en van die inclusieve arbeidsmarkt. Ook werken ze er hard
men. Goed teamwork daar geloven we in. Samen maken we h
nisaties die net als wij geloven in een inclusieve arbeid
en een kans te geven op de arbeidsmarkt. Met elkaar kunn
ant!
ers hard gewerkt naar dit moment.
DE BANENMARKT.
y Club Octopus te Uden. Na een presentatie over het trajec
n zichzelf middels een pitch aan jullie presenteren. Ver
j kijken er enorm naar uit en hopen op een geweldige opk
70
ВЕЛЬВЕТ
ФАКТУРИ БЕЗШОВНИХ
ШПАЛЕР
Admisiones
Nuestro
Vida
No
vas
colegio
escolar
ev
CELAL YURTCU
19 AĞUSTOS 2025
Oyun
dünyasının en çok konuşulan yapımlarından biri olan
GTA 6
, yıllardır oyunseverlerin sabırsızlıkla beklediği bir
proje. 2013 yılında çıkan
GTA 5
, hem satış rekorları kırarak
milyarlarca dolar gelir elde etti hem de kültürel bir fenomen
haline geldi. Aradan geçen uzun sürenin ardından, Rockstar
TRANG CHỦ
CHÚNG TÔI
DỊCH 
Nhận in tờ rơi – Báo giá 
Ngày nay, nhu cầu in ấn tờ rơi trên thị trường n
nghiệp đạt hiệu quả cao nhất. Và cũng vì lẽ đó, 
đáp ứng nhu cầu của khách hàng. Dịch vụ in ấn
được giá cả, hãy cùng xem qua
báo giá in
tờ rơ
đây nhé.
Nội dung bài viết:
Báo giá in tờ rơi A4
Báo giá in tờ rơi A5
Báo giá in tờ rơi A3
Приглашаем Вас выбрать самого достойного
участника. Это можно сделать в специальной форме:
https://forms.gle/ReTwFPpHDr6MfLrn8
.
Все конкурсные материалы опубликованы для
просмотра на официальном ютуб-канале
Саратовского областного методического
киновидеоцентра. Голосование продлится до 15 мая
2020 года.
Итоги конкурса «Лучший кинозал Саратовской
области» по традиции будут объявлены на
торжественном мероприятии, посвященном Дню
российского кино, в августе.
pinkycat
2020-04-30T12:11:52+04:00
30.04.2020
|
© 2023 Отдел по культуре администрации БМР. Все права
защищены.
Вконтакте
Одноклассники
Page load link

============

## [Aim of the task]
Render every line of text in the data above as a single numbered list, omitting any blank lines.

## [Written solution]
1. en van die inclusieve arbeidsmarkt. Ook werken ze er hard
2. men. Goed teamwork daar geloven we in. Samen maken we h
3. nisaties die net als wij geloven in een inclusieve arbeid
4. en een kans te geven op de arbeidsmarkt. Met elkaar kunn
5. ant!
6. ers hard gewerkt naar dit moment.
7. DE BANENMARKT.
8. y Club Octopus te Uden. Na een presentatie over het trajec
9. n zichzelf middels een pitch aan jullie presenteren. Ver
10. j kijken er enorm naar uit en hopen op een geweldige opk
11. 70
12. ВЕЛЬВЕТ
13. ФАКТУРИ БЕЗШОВНИХ
14. ШПАЛЕР
15. Admisiones
16. Nuestro
17. Vida
18. No
19. vas
20. colegio
21. escolar
22. ev
23. CELAL YURTCU
24. 19 AĞUSTOS 2025
25. Oyun
26. dünyasının en çok konuşulan yapımlarından biri olan
27. GTA 6
28. , yıllardır oyunseverlerin sabırsızlıkla beklediği bir
29. proje. 2013 yılında çıkan
30. GTA 5
31. , hem satış rekorları kırarak
32. milyarlarca dolar gelir elde etti hem de kültürel bir fenomen
33. haline geldi. Aradan geçen uzun sürenin ardından, Rockstar
34. TRANG CHỦ
35. CHÚNG TÔI
36. DỊCH 
37. Nhận in tờ rơi – Báo giá 
38. Ngày nay, nhu cầu in ấn tờ rơi trên thị trường n
39. nghiệp đạt hiệu quả cao nhất. Và cũng vì lẽ đó, 
40. đáp ứng nhu cầu của khách hàng. Dịch vụ in ấn
41. được giá cả, hãy cùng xem qua
42. báo giá in
43. tờ rơ
44. đây nhé.
45. Nội dung bài viết:
46. Báo giá in tờ rơi A4
47. Báo giá in tờ rơi A5
48. Báo giá in tờ rơi A3
49. Приглашаем Вас выбрать самого достойного
50. участника. Это можно сделать в специальной форме:
51. https://forms.gle/ReTwFPpHDr6MfLrn8
52. .
53. Все конкурсные материалы опубликованы для
54. просмотра на официальном ютуб-канале
55. Саратовского областного методического
56. киновидеоцентра. Голосование продлится до 15 мая
57. 2020 года.
58. Итоги конкурса «Лучший кинозал Саратовской
59. области» по традиции будут объявлены на
60. торжественном мероприятии, посвященном Дню
61. российского кино, в августе.
62. pinkycat
63. 2020-04-30T12:11:52+04:00
64. 30.04.2020
65. |
66. © 2023 Отдел по культуре администрации БМР. Все права
67. защищены.
68. Вконтакте
69. Одноклассники
70. Page load link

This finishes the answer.